Preacher is not big on story or character logic – things happen which don’t make a lot of sense and which no one feels too inclined to explain; perfectly decent people can suddenly decide to arrange a murder for no obvious reason other than to deliver a shock to the audience. But really, Preacher is so weird overall that it would almost be silly for it were to fall into conventional narrative structures, and so you simply have to go with it and accept that the thing is a strange and separate world all to itself. It’s Twin Peaks as reimagined by Quentin Tarantino by way of Supernatural, or Fargo twinned with Dogma relocated to Texas by Robert Rodriquez. If you can get on board with such a thing then there is much to admire, with some laugh out loud black comedy, some spectacularly bloody and brutal fights, some really cool intertitles, and a lot of startling imagery and beautiful photography of the unflinchingly harsh desert landscapes where sandstorms hide a dozen corpses hanging from a barren tree.

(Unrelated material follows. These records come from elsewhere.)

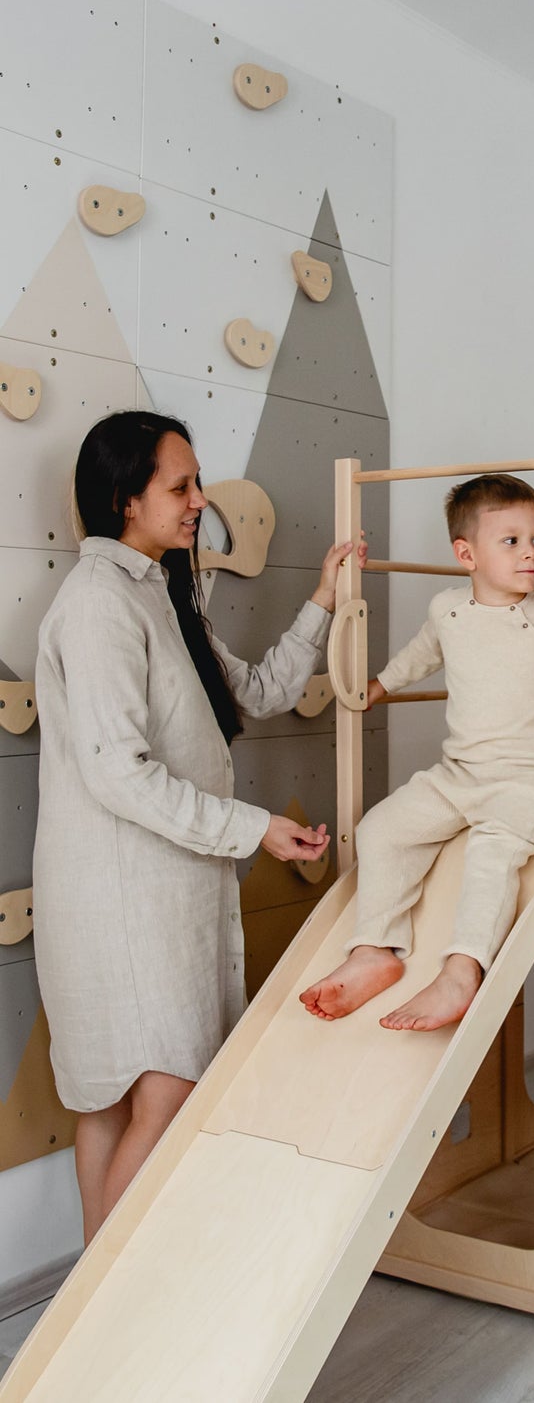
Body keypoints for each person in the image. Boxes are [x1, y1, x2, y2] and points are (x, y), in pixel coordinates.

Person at [33, 410, 354, 1244]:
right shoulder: (99, 603)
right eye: (181, 486)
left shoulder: (163, 592)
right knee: (157, 1088)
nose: (199, 501)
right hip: (120, 895)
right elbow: (118, 771)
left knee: (118, 1101)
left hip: (156, 888)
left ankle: (95, 1305)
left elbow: (257, 690)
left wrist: (322, 598)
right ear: (124, 498)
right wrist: (255, 828)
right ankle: (105, 1298)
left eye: (197, 482)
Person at [299, 473, 534, 1031]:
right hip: (460, 773)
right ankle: (374, 950)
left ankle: (462, 970)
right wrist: (380, 685)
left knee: (491, 855)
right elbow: (422, 653)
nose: (531, 553)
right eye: (511, 541)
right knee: (380, 830)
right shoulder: (448, 609)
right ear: (467, 555)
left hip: (532, 779)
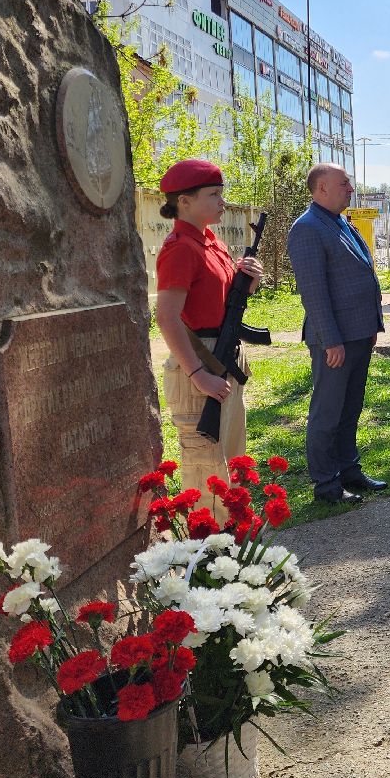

It really is quite bizarre, and as I mentioned at the start I’m not really all that sure how much I liked it, if at all. The characters are the main appeal as far as I’m concerned, and there’s a strong cast who clearly feel free to have a ball with this twisted and strange material. Some have criticised Cooper’s Texan accent but it sounds fine to my ears, but it’s true that his morose character gets somewhat sidelined by brilliant work from Negga and Gilgun. The two angels are wonderfully quirky and consistently steal the show, while Ian Colletti as the Sheriff’s facially disfigured son Eugene is a standout supporting performer.
Would I recommend it? You’ll know within 20 minutes as to whether Preacher is something that you can bear to watch or whether it will send your blood pressure soaring to lethal limits. If you can try the first episode for free (as I was able to thanks to my Amazon Prime subscription) then I’d encourage you to go for it. It’s not however something I would suggest spending a lot of money buying the DVD unless you’re already sure that it really is for you. And if it is, then you’ve probably bought it by now anyway.
Rating: ★ ★ ★
Preacher S1 is available on DVD and Blu-ray, and on Amazon Prime. A second season had been commissioned for later in 2017.